Monday, December 21, 2015

Snake Awareness and Other Nonesense

I really enjoy the Basotho culture for many reasons.  They are polite, friendly, as far as political correctness goes they are in the 1600’s, and they are terrified of everything, especially snakes.  I hiked every weekend during training except one.  The Basotho are curious, which took me a while to get used to being asked “U ea kae?” or “where are you going?”.  I would reply I’m just walking or point and name a place such as Thaba Sefekini or that tree way over their.  Almost every time, someone would then ask “aren’t you scared?”.  The first couple of weeks I thought to myself that I possibly should be concerned, I mean I am in Africa after all.  A few more weeks into training and I just came to the conclusion that the Basotho are scared of everything.  

On multiple occasions I’ve seen kids and adults running for their lives from a small dust devil.  I asked one of my language and culture teachers where this incredible fear of spinning dust came about and received the best answer ever.  There is a Basotho myth, that many still believe, that dust devils are caused by snakes spinning in circles in order to transport across land quickly (I’m serious people).  So when I had to teach a life skills class (like home economics and health mixed) with my friend Rachel, she came up with the perfect class, SNAKE AWARENESS.  
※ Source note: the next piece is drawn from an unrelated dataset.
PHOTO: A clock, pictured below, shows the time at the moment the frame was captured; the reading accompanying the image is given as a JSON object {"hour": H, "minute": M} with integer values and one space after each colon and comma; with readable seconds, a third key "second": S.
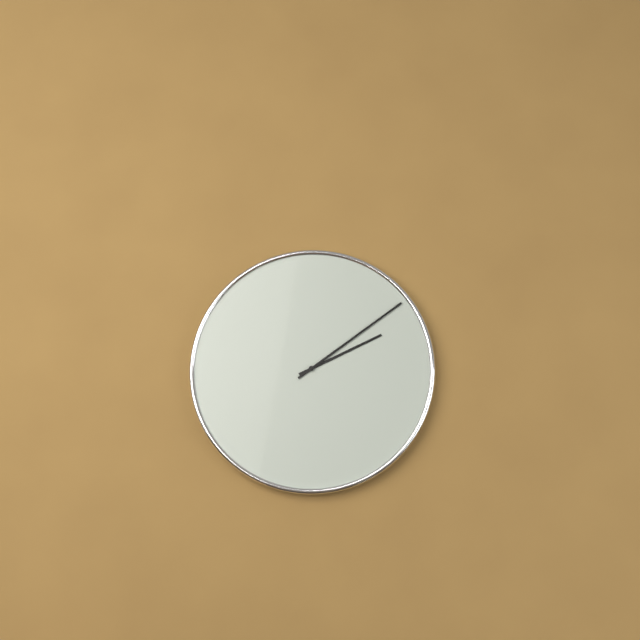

Rachel went over the background that snakes are cold blooded and yada yada, while I drew a map of the world.  My turn came and I basically named 3-5 of the most terrifying snakes on each continent (except Europe, where your only fear is French a**holes) and gave a backstory on each.  The material spoke for itself.  I found out there are poisonous flying snakes, spitting cobras, king cobras can stand 6 feet tall to face a predator, black mambas can out run a man and are aggressive, and sea snakes can live on piles of floating garbage in groups of 1000 - 2000.  The kids were taking better notes during the snake awareness class than during any of our math lectures.  I even brought in a string to whip at a girl in order to demonstrate how fast a snake can strike.  It’s kind of fun messing with kids, I mean teaching valuable lessons.

This is my friend Rachel.  Other than her taste in coffee, beer, and music, she's completely nuts.